Il faut être français pour penser qu’un journaliste peut être invité par des sans-abri, pour effectuer un reportage sur…les SDF des bords de Seine. Et comme si le «flicage» depuis quelques mois de tous les voyageurs algériens en provenance d’Algérie dès la réservation du billet de transport ne suffisait pas. C’est toujours Le Monde du 29 décembre qui nous met sur la voie des intentions françaises. La France ne veut plus se conformer à l’accord bilatéral signé en 1968 avec l’Algérie et qui a déjà fait l’objet de trois avenants. D’ailleurs, «des discussions consulaires programmées depuis longtemps (entre la France et l’Algérie) doivent avoir lieu très bientôt», ajoute notre source du ministère algérien des AE. Inutile d’être surdoué pour comprendre la manoeuvre et d’entendre les négociateurs français venir avec leurs gros sabots. Ce qui explique aussi la réunion prévue par Hortefeux avec les préfets et consuls avant les discussions avec la partie algérienne. Ces multiples histoires de visas paraissent, en effet, n’avoir pour but que de faire monter la sauce en prévision des prochaines négociations sur ce dossier des affaires consulaires.

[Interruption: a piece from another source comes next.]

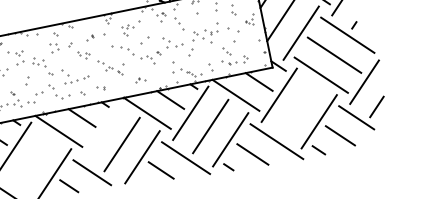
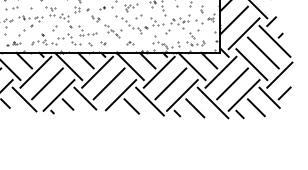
line: (299, 108) -> (232, 83), added
line: (101, 130) -> (97, 71), added
line: (33, 162) -> (47, 83), added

Ceci dit et pour revenir à cette «déclaration sur l’honneur» imposée aux hommes d’affaires algériens en faisant planer le doute sur leur bonne foi, disons simplement que, de toute évidence, les responsables français ne semblent pas avoir mesuré toutes les répercussions possibles d’une telle mesure sur le commerce extérieur français.

Le volume des exportations françaises en direction de l’Algérie aurait dû inciter à plus de réflexion les autorités françaises. On s’attend ici à Alger à d’autres «initiatives» du même goût maintenant qu’il semble évident que la délivrance des visas français prend une allure de «sanctions».